Morrel olhou o conde com espanto.
- Conde, o senhor já não é o mesmo que era em Paris.
- Como assim?
- É verdade. Aqui, o senhor ri.
A fronte de Monte-Cristo nublou-se de súbito.
- Fez bem em me chamar a atenção para isso, Maximilien. Tornara vê-lo foi uma felicidade Para mim e esqueci-me de que toda a felicidade é passageira.
- Oh, não, não, conde! - exclamou Morrel, pegando de novo nas mãos do amigo. - Pelo contrário, ria, seja feliz, e prove-me com a sua despreocupação que a vida só é má para aqueles que sofrem. O senhor é caridoso, é bom, é grande, meu amigo, e é para me dar coragem que simula essa alegria.
- Engana-se, Morrel; de facto, sentia-me feliz.
- Então, foi porque se esqueceu de mim Tanto melhor!
- Como assim?
- Claro! Como dizia o gladiador ao entrar no circo, dirigindo-se ao sublime imperador, também eu lhe digo, meu amigo: «Aquele que vai morrer saúda-te.»
- Não está conformado? - perguntou Monte-Cristo, com um olhar estranho.
- Oh! - exclamou Morrel com um olhar cheio de amargura. - Acreditou realmente que isso fosse possível?
- Ouça - disse o conde. - Compreende bem as minhas palavras, não é verdade, Maximilien? Não me considera um homem vulgar, uma cegarrega que emite sons vagos e vazios de sentido. Quando lhe pergunto se está conformado, falo-lhe como um homem para quem o coração humano já não tem segredos. Pois bem, Morrel, desçamos ambos ao fundo do seu coração e sondemo-lo. Sente ainda essa impaciência ardente e dolorosa que faz saltar o corpo como salta o leão picado pelo mosquito? Continua a experimentar essa sede devoradora que só se extingue na sepultura? Domina-o essa fantasia da saudade que lança o vivo fora da vida em busca da morte? Ou trata-se apenas de prostração, de coragem esgotada, de contrariedade que sufoca o raio de esperança que procura brilhar? Ou da perda da memória que leva à impotência das lágrimas?

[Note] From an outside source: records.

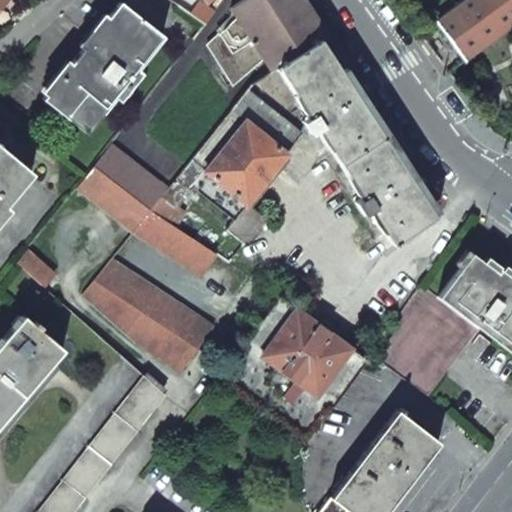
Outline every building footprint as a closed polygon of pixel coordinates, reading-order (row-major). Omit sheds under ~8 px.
[(214,10),(199,0),(198,0),(190,12),(205,23),(214,10)] [(242,0),(230,8),(238,20),(266,62),(272,70),(277,68),(320,39),(327,35),(304,0),(242,0)] [(511,28),(511,0),(463,0),(436,21),(467,61),(511,28)] [(164,39),(121,4),(82,52),(43,100),(86,134),(164,39)] [(266,62),(238,20),(209,44),(233,83),(254,66),(257,70),(266,62)] [(393,152),(320,39),(277,68),(361,197),(355,202),(362,213),(369,209),(391,242),(433,214),(396,156),(393,152)] [(248,90),(167,188),(150,210),(173,226),(183,211),(175,205),(191,182),(234,216),(301,134),(248,90)] [(94,167),(150,210),(167,188),(112,145),(94,167)] [(0,209),(31,172),(0,146),(0,220),(2,217),(0,215),(0,209)] [(77,189),(132,231),(150,210),(94,167),(87,176),(77,189)] [(132,231),(200,277),(215,254),(173,226),(150,210),(132,231)] [(55,275),(27,250),(16,263),(44,288),(55,275)] [(469,251),(436,296),(479,327),(511,351),(511,277),(498,267),(495,271),(469,251)] [(110,259),(83,295),(137,344),(181,372),(214,327),(110,259)] [(421,285),(371,354),(431,398),(479,327),(436,296),(426,288),(421,285)] [(366,360),(279,297),(220,379),(255,405),(307,442),(366,360)] [(0,422),(63,348),(23,314),(0,341),(0,422)] [(73,511),(165,394),(145,376),(38,511),(73,511)] [(431,437),(397,409),(317,511),(373,511),(390,490),(431,437)]
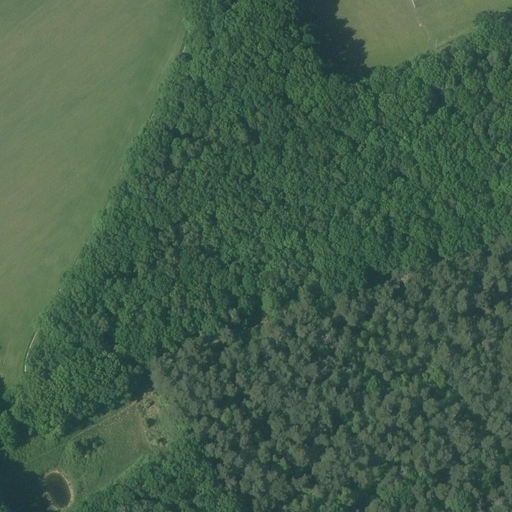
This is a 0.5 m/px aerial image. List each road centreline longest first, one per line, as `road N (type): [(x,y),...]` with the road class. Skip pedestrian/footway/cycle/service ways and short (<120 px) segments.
road 1 (track): [(29,403),(28,369),(179,90),(195,39),(195,0)]
road 2 (track): [(147,360),(511,242)]
road 3 (track): [(29,403),(147,360)]
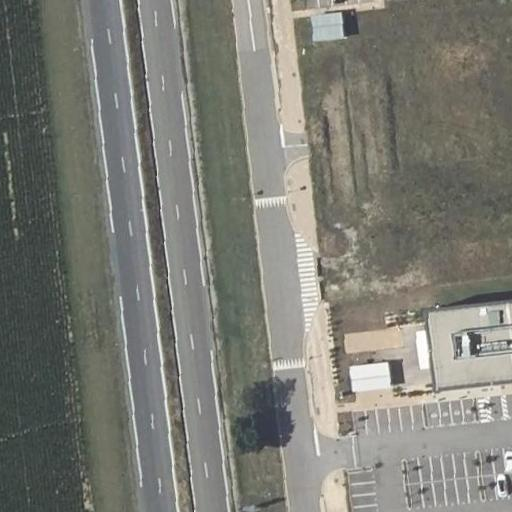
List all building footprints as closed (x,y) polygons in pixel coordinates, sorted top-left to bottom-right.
[(346,38),(343,14),(313,17),(316,42),(346,38)] [(332,262),(346,257),(335,226),(321,231),(332,262)] [(342,228),(344,258),(359,257),(357,227),(342,228)] [(362,263),(331,265),(333,304),(365,302),(362,263)] [(511,309),(446,317),(456,395),(511,389),(511,309)] [(350,365),(352,393),(394,390),(392,362),(350,365)]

Oh, meu caro amigo, se é isso, se já não pode chorar, se julga morto o seu coração embotado, se já só tem confiança em Deus, olhares apenas para o céu, então, amigo, ponhamos de parte as palavras, demasiado inexpressivas para o sentido que lhes dá a nossa alma! Maximilien, você está conformado, já não se lamenta.
- Conde - respondeu Morrel, na sua voz suave e firme ao mesmo tempo. - Conde, ouça-me como se ouve um homem que fala de dedo estendido para a terra e olhos erguidos para o céu: vim ter consigo para morrer nos braços de um amigo. Claro que existem pessoas que amo: amo a minha irmã Julie, amo o seu marido, Emmanuel; mas necessito que se me abram braços fortes e que me sorriam nos meus derradeiros instantes.